There is a placard in my office I read daily; it states: “The key to patience is peace.” In this culture, we want “instant” everything – coffee, fast food, relationships, and the lifting of unpleasant circumstances. Rarely do we think that trials could serve a purpose, or contribute to our development as a person.
Some believe that a certain amount of suffering can lead to purification. The percolating of events over a time period may be just what we need to blossom into our full potential – to realize and develop attributes that would have otherwise remained dormant.
If necessity is the mother of invention, then adversity is the grist that produces behavioral pearls. Riding out a bad situation in retrospect can be a blessing in disguise. In McCain’s book “Why Courage Matters” men and women whose honor was tested served as role models for witnesses. He states:
Thank goodness we have such debts, no matter how onerous they may seem, no matter how long they press us (p. 170).
Some who served in prison camps describe their stays as growth experiences, solitary times in which they contemplated personal relations. Likewise, Alexander Solzhenitsyn stated he wouldn’t trade his gulag stay because it taught him what was important in life – the spiritual.

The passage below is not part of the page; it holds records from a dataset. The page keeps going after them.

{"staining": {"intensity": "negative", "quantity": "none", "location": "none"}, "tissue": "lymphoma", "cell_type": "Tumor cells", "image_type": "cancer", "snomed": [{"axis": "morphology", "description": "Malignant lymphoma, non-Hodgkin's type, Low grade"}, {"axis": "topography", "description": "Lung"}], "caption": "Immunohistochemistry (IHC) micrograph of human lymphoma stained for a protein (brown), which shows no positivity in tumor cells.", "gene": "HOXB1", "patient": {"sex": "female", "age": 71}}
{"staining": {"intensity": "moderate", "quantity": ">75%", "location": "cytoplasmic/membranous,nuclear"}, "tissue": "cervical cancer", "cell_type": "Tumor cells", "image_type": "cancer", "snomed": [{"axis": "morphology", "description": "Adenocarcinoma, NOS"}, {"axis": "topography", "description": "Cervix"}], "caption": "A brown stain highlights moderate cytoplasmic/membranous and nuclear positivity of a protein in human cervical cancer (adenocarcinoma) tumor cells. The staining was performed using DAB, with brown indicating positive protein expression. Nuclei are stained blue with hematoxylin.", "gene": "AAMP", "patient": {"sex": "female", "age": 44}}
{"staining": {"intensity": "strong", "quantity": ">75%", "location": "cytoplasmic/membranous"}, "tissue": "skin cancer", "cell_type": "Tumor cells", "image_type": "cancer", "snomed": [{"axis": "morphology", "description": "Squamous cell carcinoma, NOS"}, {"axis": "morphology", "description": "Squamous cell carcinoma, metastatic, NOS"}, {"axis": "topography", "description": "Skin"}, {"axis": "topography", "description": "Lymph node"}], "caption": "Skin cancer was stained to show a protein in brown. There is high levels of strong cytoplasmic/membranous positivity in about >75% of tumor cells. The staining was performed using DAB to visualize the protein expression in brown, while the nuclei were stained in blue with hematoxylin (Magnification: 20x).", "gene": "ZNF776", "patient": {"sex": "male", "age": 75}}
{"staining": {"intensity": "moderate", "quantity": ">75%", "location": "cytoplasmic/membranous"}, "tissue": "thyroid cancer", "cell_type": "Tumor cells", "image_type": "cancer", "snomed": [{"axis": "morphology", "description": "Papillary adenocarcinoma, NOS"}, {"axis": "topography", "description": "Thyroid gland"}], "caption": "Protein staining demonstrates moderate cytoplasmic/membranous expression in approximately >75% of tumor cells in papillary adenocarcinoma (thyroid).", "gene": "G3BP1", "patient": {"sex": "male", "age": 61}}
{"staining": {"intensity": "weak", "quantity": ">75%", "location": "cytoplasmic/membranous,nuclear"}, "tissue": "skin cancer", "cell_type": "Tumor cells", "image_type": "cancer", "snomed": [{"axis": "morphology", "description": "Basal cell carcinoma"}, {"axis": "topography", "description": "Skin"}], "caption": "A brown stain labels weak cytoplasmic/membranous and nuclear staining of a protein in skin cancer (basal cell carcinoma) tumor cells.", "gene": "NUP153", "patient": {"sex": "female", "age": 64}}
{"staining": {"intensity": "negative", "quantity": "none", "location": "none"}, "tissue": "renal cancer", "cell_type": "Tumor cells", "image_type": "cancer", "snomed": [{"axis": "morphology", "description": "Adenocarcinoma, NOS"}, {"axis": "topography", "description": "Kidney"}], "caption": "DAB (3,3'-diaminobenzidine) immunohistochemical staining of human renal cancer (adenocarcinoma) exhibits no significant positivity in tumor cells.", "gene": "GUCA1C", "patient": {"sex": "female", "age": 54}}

Although the majority are not faced with trials of this magnitude, we need to develop a long term focus for the inconveniences we do experience. You’ve probably heard the “teacup story,” in which a piece of clay (through undergoing the painful kiln) became a thing of beauty. In a similar vein, McCormack stresses the need for patience in business:
Being judged over the long haul also puts even more of a premium on patience, waiting for the right time to say or do something. Know when to be visible and when to lay low (p. 66)
In the words of Kenny Rogers, we need to “know when to hold ‘em, and know when to fold ‘em.” Riding out the rough times can provide just the needed skill set for your next level of achievement.